### Fragmento

··········

Porque las dimensiones de la Filharmonía, con sus cuarenta cuerdas, resultan ideales para el período clásico en el que debe situarse a Ignacy Feliks Dobrzynski, no tanto por fechas (1807-1867) cuanto por estilo. Autor de un nutrido catálogo de obras sinfónicas, escénicas, instrumentales y camerísticas, esta noche abrió plaza la obertura de su ópera Monbar. Dice Juan Gil en las notas del programa que está ‘compuesta en un estilo weberiano de impecable instrumentación’, y no se me ocurre mejor explicación, salvo apostillar que Dobrzynski añade los ‘instrumentos turcos’ (la ópera en realidad se titula Monbar o Los Filibusteros) para dar más sabor a la pieza.

A Chopin desde luego no hay quien lo ubique en el clasicismo, pero hete aquí que a su orquesta -tan vilipendiada- le sientan bien las dimensiones clásicas, tanto más si Antoni Wit se esfuerza, con éxito, en una lectura alejadísima de cualquier exceso romanticón. El problema está en que el coreano Kun Woo Paik también lo ve del mismo modo, pero al revés. Me explico: Paik deja en casa los azúcares y almíbares de otros tiempos (y eso no es sequedad oriental, sino globalización), y con un toque poderosísimo y un sonido ciertamente apabullante -sin abusar del pedal, ojo- ofrece una versión compacta, de una sola pieza, pero que suena a… Brahms.

De Wojciech Kilar (Lvov -hoy Ucrania-, 1932), compositor dedicado a partes iguales a la música de concierto y a las bandas sonoras cinematográficas, el año pasado se pudo escuchar aquí su estruendosa cantata Exodus. La obra de esta noche, Orawa (1986), no tiene nada que ver; inspirada en paisajes polacos, se trata de una pieza para orquesta de cuerda que fácilmente se podría calificar de minimalista si no fuera porque, además, es emocionante: el motivo principal -único- parte del concertino, apoyado por otros dos instrumentos a velocidad de vértigo y en actitud rítmicamente obstinada, y pasa, síncopas mediante, por las diferentes secciones de la orquesta como una inexorable tela de araña de modo que el oyente queda atrapado sin remedio. La cuerda de la Filharmonía sudó la camiseta, pero se lo pasó en grande.

También el año pasado sonó en Santiago la música de Schumann. Me pareció entonces que tocar sus sinfonías con una orquesta del tamaño de la Filharmonía resultaba un buen argumento contra quienes se quejan de sus dotes orquestadoras. Hoy lo confirmo: Schumann suena mucho mejor así que con setenta cuerdas. Y está claro que Antoni Wit participa de esa idea, dando una interpretación muy ágil y con un impulso incansable -transmitido a la Filharmonía en corriente continua por el concertino de esta noche, Adrian Adlam-, pero sin olvidar jugar con los detalles ni 'rubatear', aunque sólo sea un poquito, cuando la cosa lo merece.

··········

### Datos proporcionados

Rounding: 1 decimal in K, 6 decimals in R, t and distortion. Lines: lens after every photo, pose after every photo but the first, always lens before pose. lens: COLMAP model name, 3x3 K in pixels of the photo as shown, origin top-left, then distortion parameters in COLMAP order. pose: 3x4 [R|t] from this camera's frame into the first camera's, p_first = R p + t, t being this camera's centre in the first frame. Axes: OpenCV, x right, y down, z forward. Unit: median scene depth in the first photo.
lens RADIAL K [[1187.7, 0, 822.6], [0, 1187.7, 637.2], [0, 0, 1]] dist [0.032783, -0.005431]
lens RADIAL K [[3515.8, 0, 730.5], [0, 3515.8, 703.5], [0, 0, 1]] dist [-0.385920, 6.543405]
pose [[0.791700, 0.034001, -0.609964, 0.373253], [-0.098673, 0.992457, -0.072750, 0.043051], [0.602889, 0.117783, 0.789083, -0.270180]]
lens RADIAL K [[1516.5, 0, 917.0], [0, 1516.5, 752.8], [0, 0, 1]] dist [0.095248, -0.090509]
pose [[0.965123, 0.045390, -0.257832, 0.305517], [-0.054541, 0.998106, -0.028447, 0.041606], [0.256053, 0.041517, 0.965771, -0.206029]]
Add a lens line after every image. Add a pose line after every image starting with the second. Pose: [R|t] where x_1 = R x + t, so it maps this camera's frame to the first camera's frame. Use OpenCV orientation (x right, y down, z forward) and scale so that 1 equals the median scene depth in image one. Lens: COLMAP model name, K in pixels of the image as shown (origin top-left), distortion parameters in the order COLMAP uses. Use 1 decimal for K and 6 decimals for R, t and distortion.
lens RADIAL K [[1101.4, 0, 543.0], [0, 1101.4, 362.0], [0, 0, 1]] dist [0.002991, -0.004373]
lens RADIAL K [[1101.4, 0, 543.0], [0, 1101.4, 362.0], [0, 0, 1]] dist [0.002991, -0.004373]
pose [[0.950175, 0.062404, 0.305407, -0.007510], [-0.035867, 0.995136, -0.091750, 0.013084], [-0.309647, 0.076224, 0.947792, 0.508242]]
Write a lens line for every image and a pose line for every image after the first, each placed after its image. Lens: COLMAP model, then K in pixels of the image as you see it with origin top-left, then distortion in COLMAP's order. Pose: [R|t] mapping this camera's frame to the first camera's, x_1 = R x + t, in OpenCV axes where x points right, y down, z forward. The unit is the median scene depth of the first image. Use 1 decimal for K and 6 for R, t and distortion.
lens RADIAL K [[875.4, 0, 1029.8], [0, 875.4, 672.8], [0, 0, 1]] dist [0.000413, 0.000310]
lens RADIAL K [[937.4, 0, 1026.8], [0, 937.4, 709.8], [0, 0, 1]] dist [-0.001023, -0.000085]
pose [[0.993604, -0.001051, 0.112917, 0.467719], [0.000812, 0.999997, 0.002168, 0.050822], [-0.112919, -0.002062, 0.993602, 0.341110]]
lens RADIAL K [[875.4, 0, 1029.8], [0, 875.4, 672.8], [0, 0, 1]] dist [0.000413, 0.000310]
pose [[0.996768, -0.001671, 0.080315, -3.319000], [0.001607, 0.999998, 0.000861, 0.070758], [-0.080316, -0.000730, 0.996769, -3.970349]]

··········

### Tareas propuestas
A) Contesta estas preguntas sobre la crónica del concierto:
(i) ¿De qué ópera de Dobrzynski era la obertura que abrió la noche?
(ii) ¿Para qué formación está escrita Orawa, de Wojciech Kilar?
(iii) ¿Quién fue el concertino de esa noche?
B) Resume la crónica del concierto en dos oraciones.

### Soluciones
A)
(i) De Monbar, cuyo título real es Monbar o Los Filibusteros.
(ii) Para orquesta de cuerda.
(iii) Adrian Adlam.

B) La Filharmonía, con sus cuarenta cuerdas, abrió con la obertura de Monbar de Dobrzynski y tocó a Chopin y a Schumann bajo la dirección de Antoni Wit, que evitó todo exceso romántico en Chopin y dio a Schumann una lectura ágil que, según el autor, suena mucho mejor así que con setenta cuerdas. El coreano Kun Woo Paik ofreció un Chopin poderoso y compacto que sonaba a Brahms, y Orawa, de Wojciech Kilar, atrapó al oyente con un único motivo obstinado que recorre las secciones de la orquesta.